Entre suas mais de 400 detentas está Alia Pimentel, mãe de quatro filhas, de quem ela não acompanhou a adolescência. Alia foi presa há dez anos por tráfico de drogas, cumpre uma pena de 24 anos e ainda aguarda decisões sobre outros processos. Ela não tem planos para o futuro.

— Você só cai na realidade quando entra por este portão azul. Quando bate o portão e o cadeado. Ficha só cai quando você houve o barulho da porta de ferro batendo por trás de você. Bem-vinda, você está no sistema —lembra.

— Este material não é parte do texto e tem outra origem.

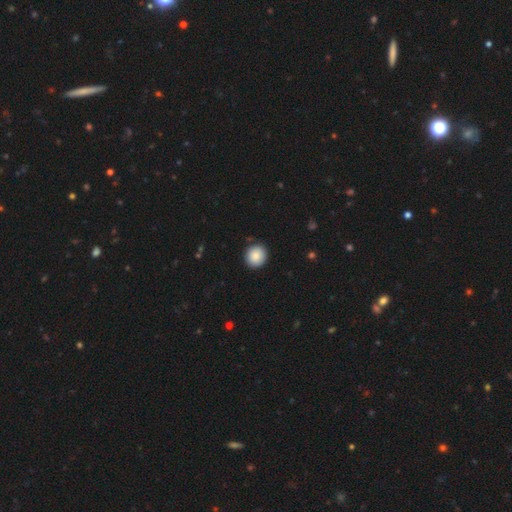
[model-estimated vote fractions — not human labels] Q: Smooth or featured?
A: smooth (88%); runner-up: star or artifact (8%)
Q: How rounded?
A: round (90%); runner-up: in between (9%)
Q: Merging?
A: none (91%); runner-up: minor disturbance (7%)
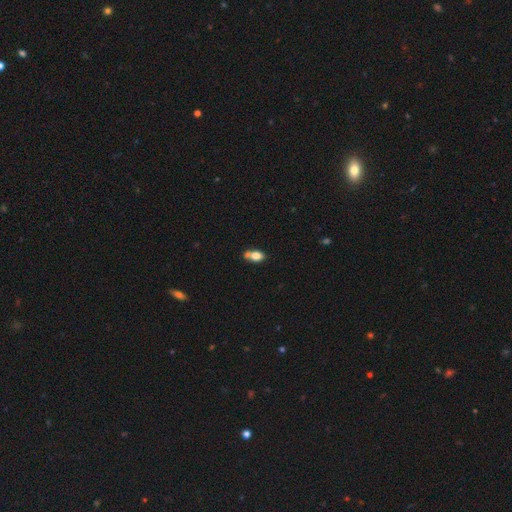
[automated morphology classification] The model was most divided on "merging": none: 47%, merger: 28%, minor disturbance: 19%, major disturbance: 6%. More confident: how rounded — in between (85%); smooth or featured — smooth (77%).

—Eu vivo só, minha mãe tem câncer e não tem condições físicas de me visitar.

Alia lembra que foi também através de um namorado que se envolveu no tráfico, mas garante que foi sua opção:

— Nós temos dois caminhos na vida, eu escolhi o pior. Por que hoje eu falo que é o pior? Porque essa escolha contribui somente com ostentação na nossa vida, você dá tudo de bom pro seu filho. Mas seu filho não quer tudo de bom, seu filho quer um abraço, seu filho quer acordar de manhã e falar “mãe!”. E ninguém fala.